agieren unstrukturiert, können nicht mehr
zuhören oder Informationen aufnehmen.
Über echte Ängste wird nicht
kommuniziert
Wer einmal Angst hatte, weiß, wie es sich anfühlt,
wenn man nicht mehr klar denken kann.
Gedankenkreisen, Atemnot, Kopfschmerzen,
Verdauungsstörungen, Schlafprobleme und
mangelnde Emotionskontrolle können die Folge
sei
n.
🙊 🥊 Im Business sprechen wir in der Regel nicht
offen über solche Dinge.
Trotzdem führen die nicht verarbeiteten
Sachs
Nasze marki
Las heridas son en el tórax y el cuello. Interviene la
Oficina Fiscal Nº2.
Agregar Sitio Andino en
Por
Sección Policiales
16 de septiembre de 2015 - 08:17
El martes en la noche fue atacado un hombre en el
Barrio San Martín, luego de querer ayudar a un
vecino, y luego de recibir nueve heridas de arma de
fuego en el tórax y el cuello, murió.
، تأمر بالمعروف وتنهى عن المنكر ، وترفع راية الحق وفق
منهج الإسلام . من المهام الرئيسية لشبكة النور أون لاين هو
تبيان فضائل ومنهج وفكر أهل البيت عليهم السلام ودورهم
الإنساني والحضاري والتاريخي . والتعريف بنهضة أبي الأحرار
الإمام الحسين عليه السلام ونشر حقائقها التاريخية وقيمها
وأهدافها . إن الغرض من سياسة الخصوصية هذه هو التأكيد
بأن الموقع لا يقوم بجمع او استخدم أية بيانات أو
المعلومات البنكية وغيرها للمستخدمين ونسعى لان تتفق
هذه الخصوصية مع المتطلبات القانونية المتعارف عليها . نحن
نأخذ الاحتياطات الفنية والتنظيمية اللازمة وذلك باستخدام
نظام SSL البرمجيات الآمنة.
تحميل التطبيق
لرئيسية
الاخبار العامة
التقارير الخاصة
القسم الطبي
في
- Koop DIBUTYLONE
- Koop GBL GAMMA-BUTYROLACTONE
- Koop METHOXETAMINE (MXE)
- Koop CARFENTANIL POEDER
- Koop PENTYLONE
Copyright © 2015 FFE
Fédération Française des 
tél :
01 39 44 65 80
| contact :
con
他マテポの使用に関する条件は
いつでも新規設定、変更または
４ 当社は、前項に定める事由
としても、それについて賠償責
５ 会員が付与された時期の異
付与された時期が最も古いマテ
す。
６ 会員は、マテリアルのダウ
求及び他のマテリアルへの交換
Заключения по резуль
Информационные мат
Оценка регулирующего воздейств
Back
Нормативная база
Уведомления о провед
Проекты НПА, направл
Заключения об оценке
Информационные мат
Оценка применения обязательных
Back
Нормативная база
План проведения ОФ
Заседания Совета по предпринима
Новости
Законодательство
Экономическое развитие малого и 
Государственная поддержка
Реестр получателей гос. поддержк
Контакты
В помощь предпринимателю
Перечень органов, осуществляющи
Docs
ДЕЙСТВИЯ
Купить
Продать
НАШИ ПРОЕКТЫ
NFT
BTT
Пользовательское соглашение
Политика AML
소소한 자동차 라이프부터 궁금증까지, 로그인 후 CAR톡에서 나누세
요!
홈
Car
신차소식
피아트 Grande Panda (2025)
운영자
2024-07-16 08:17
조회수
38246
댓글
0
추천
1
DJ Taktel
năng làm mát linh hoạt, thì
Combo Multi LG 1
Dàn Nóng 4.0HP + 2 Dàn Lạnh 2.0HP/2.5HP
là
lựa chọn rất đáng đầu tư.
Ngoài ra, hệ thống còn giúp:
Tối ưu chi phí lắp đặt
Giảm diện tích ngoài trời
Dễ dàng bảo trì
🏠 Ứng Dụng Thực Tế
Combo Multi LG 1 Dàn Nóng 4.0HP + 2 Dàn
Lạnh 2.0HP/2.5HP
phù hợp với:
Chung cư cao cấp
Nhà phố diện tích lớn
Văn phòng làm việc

**REQUIRED WORK:** List each line in the listing that contains the string "Nóng".

**TASK SOLUTION:**
Dàn Nóng 4.0HP + 2 Dàn Lạnh 2.0HP/2.5HP
Combo Multi LG 1 Dàn Nóng 4.0HP + 2 Dàn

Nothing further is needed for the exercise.